My FTC robotics team used Mindstorms to control our robot and found the same limitations of speed both in using the free Mindstorms software and when we attempted to use Labview. The final code was just too inefficient to respond to the control requests that the robot was given seamlessly and in real time, which in my Segway would have been catastrophic. We found a solution in the programming language Robot C for our robot, which was more of a bare-metal language, interacting with components in the simplest and quickest way. I took that to mean that Robot C would also work for my Segway, so I uploaded the necessary firmware onto my unit and started researching a bit into coding a gyroscope-based feedback loop.

At the time that I was doing this coding I was only 14, and had never even heard of derivatives, so I was truly stuck until I was better educated. I successfully found multiple sets of code written in Robot C by others that I tested on my own unit which were capable of balancing my Lego structure using the kit motors and wheels, but I was unable to learn much from this code, much less manipulate it for my own needs. One such version operated according to input signals from the gyroscope sensor as I had intended, which brought me very close to the type of code that I was looking to create myself.

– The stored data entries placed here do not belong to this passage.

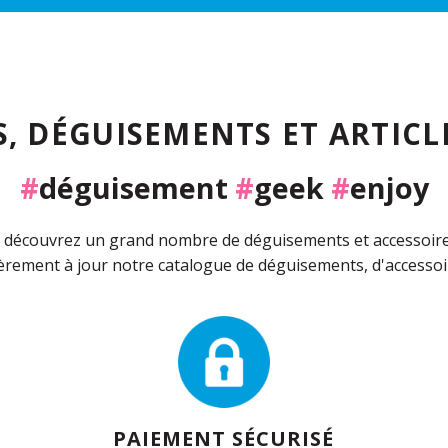
, DÉGUISEMENTS ET ARTICLE
#
déguisement
#
geek
#
enjoy
découvrez un grand nombre de déguisements et accessoires 
rement à jour notre catalogue de déguisements, d'accessoir
PAIEMENT SÉCURISÉ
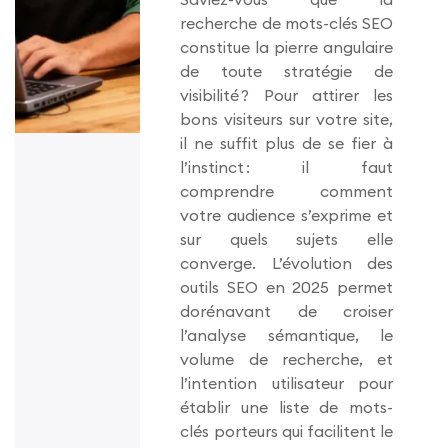
recherche de mots-clés SEO
constitue la pierre angulaire
de toute stratégie de
visibilité ? Pour attirer les
bons visiteurs sur votre site,
il ne suffit plus de se fier à
l’instinct : il faut
comprendre comment
votre audience s’exprime et
sur quels sujets elle
converge. L’évolution des
outils SEO en 2025 permet
dorénavant de croiser
l’analyse sémantique, le
volume de recherche, et
l’intention utilisateur pour
établir une liste de mots-
clés porteurs qui facilitent le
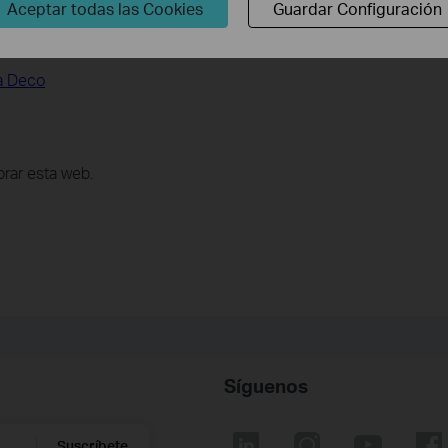
Aceptar todas las Cookies
Guardar Configuración
 Relacionadas
ra Deco
rar esta web.
Síguenos
Suscríbete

Before I found that gyroscope-based version, however, I was surprised to find a version coded to stay balanced by reading changes in light intensity below the unit to one side, most likely using the rate of change of the reflected light’s intensity. A light sensor with a built-in red light was propped to the “front” of the unit which, when placed on a flat surface, would report a decreasing level of light intensity when the unit tipped back and an increasing level when it tipped forward due to the reflection of the red light bouncing back. I was impressed not by the practicality of the applications used in this version but by the fact that it actually worked, and the ingenuity that led to the ideas used in the build.

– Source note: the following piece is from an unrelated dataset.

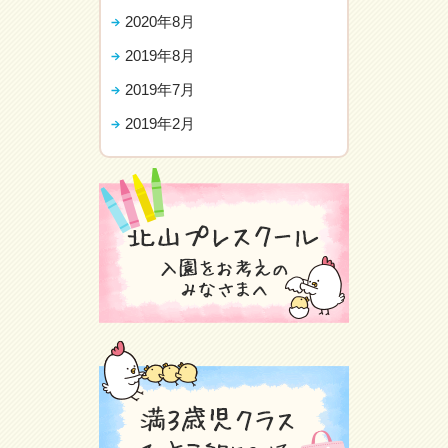
2020年8月
2019年8月
2019年7月
2019年2月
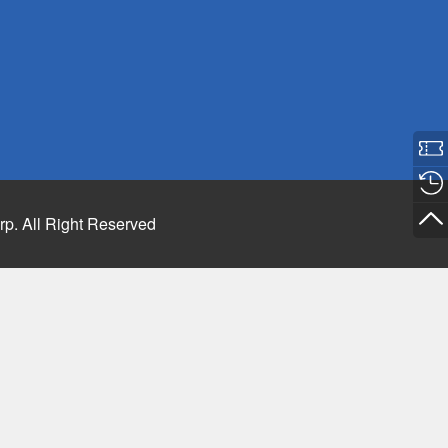
rp. All Right Reserved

While based on these working models I can conclude that the Mindstorms NXT, with its gyroscope, angle sensing and motor actuator peripherals, would have been able to run my Segway, I have since found much simpler and more suitable solutions. I am proficient now with Arduino coding, and I can think of simple ways to code a Segway-balancing control system within Arduino or similar microcontrollers, with faster read-write rates and many more far cheaper open-source peripherals to choose from. When I have the space, the time and more real manufacturing tools available such as a lathe and mill, I will return to this project.

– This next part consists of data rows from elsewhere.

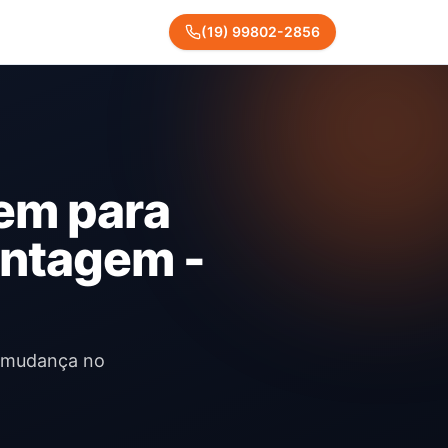
(
19
)
99802
-
2856
em para
ntagem -
a mudança no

I plan for my next attempt to entirely model the system first in CAD, which I did not have available to me when I was 12, before beginning to construct the machine, and to use real, rigid, respectable components like aluminum, steel and machine screws in place of the wood and wood screws that I used in my first attempt. I approached this project with scrap and repurposed materials the first time around, choosing Lead acid batteries, old pipes, tape and motors from broken motor scooters. My improved version will use new components such as high-energy-density lithium-ion-polymer batteries, specialized hobbyist brushless motors in place of the Razer brushed scooter motors that I had before, and precision machined aluminum framing. I am excited to finally do some real work on this project now that I am sure that it’s something I can accomplish with the tools that I will soon have at my disposal.